— Begin Excerpted passage —

Gonna have to go through the math again .. Won't happen today I fear ... Will keep you posted!
-
I think the problem maybe because of USD market is out of control yesterday.
delegate should adjust the weight for every market, change scale_xxx at config.json
"market_weight": {
"common": "weight depenth on (depth * scale)",
"common1": "include depth between price*(1-depth_change) and price*(1+depth_change)",
"depth_change": 0.03,
"scale_bts_usd": 0.5,
"scale_bts_cny": 1,
"scale_btc38": 1,
"scale_yunbi": 1,
"scale_bter": 0
},
Seems most ppl use bitsuperlab's price feed scripts because it comes first in the how to guide so most ppl use it.
Xeroc's feeds seem to track better and are off by 1% on average... that is a big difference. Please fix the price feed or everyone should switch to xeroc's.
-
I think the problem maybe because of USD market is out of control yesterday.
delegate should adjust the weight for every market, change scale_xxx at config.json
"market_weight": {
"common": "weight depenth on (depth * scale)",
"common1": "include depth between price*(1-depth_change) and price*(1+depth_change)",
"depth_change": 0.03,
"scale_bts_usd": 0.5,
"scale_bts_cny": 1,
"scale_btc38": 1,
"scale_yunbi": 1,
"scale_bter": 0
},
Seems most ppl use bitsuperlab's price feed scripts because it comes first in the how to guide so most ppl use it.
Xeroc's feeds seem to track better and are off by 1% on average... that is a big difference. Please fix the price feed or everyone should switch to xeroc's.
But gold was updating.. silver wasn't.. gold was down by 1% while silver was the same.. it took some time for silver to finally start catching up..
-
the publish rule is come from bytemaster's advice, here is it
5 #When attempting to write a market maker the slow movement of the feed can be difficult.
76 #I would recommend the following:
77 #if REAL_PRICE < MEDIAN and YOUR_PRICE > MEDIAN publish price
78 #if you haven't published a price in the past 20 minutes
79 # if REAL_PRICE > MEDIAN and YOUR_PRICE < MEDIAN and abs( YOUR_PRICE - REAL_PRICE ) / REAL_PRICE > 0.005 publish price
80 #The goal is to force the price down rapidly and allow it to creep up slowly.

— End Excerpted passage —

Continue the forum discussion about delegate price feed scripts, picking up right after its final line.

— Begin Provided records —

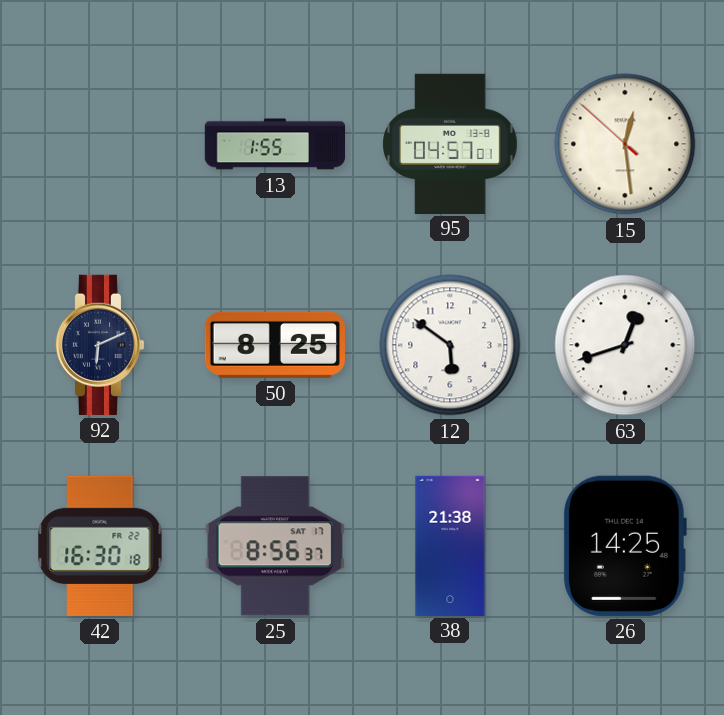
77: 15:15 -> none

— End Provided records —
— Begin Provided records —

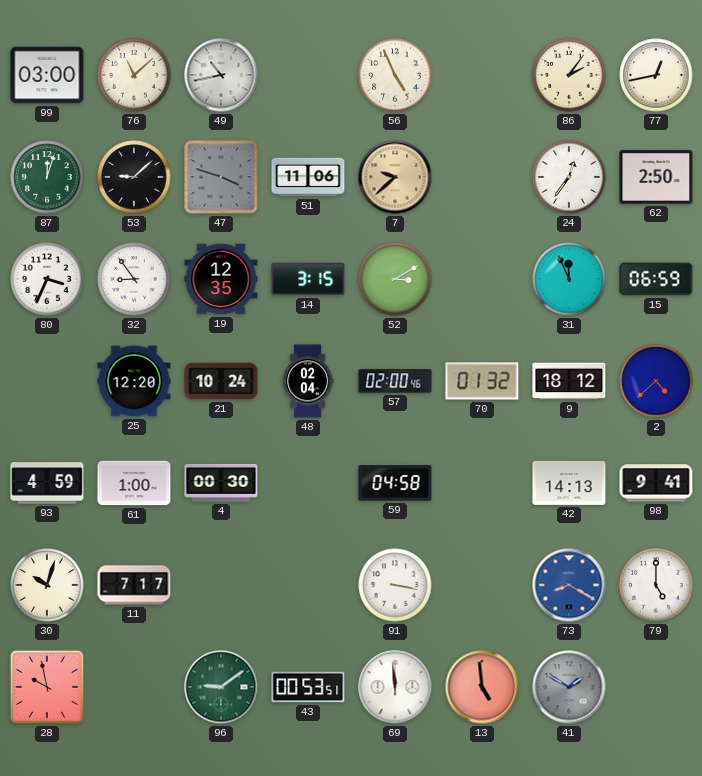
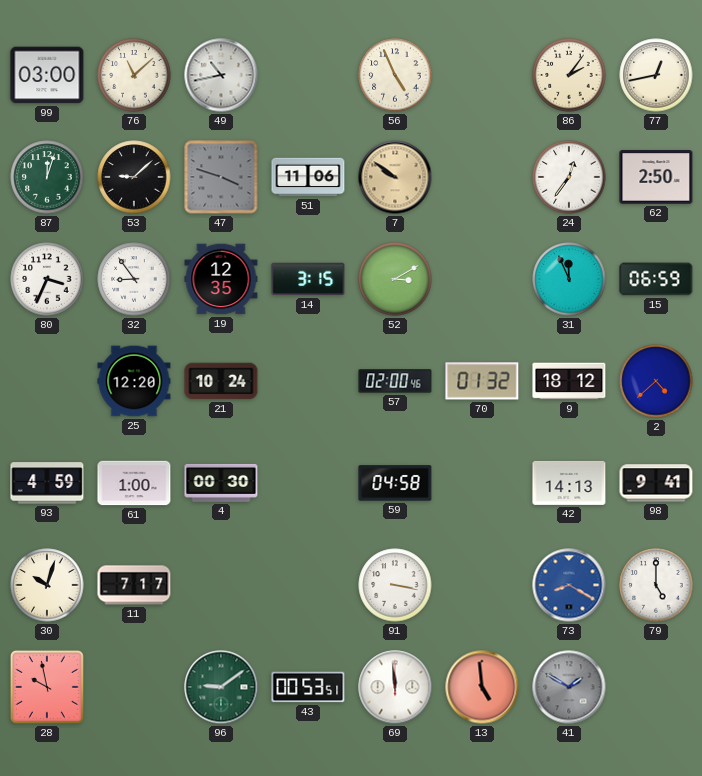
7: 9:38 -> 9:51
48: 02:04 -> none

— End Provided records —

• _Result below_
81 #By publishing prices more often it helps market makers maintain the peg and minimizes opportunity for shorts to sell USD below the peg that the market makers then have to absorb.
82 #If we can get updates flowing smoothly then we can gradually reduce the spread in the market maker bots.
83 #*note: all prices in USD per BTS
-
One more fairly obvious item you should add to the list is:
Always multiply your published price by a random number that is close to 1; maybe within a quarter percent of one. It's an easy step that makes the price feed that much less predictable and improves security against precision market manipulation.
-
One more fairly obvious item you should add to the list is:
Always multiply your published price by a random number that is close to 1; maybe within a quarter percent of one. It's an easy step that makes the price feed that much less predictable and improves security against precision market manipulation.
Really? And this totally screws with ppl dependant on accurate feeds
-
One more fairly obvious item you should add to the list is:
Always multiply your published price by a random number that is close to 1; maybe within a quarter percent of one. It's an easy step that makes the price feed that much less predictable and improves security against precision market manipulation.
Really? And this totally screws with ppl dependant on accurate feeds
the error introduced is averaged out over time ... I think it's a good idea .. if you chose a spread of .. say 0.1% or so ..
-
One more fairly obvious item you should add to the list is:
Always multiply your published price by a random number that is close to 1; maybe within a quarter percent of one. It's an easy step that makes the price feed that much less predictable and improves security against precision market manipulation.
Really? And this totally screws with ppl dependant on accurate feeds
the error introduced is averaged out over time ... I think it's a good idea .. if you chose a spread of .. say 0.1% or so ..
As a business that will accept bit assets this is a awful idea.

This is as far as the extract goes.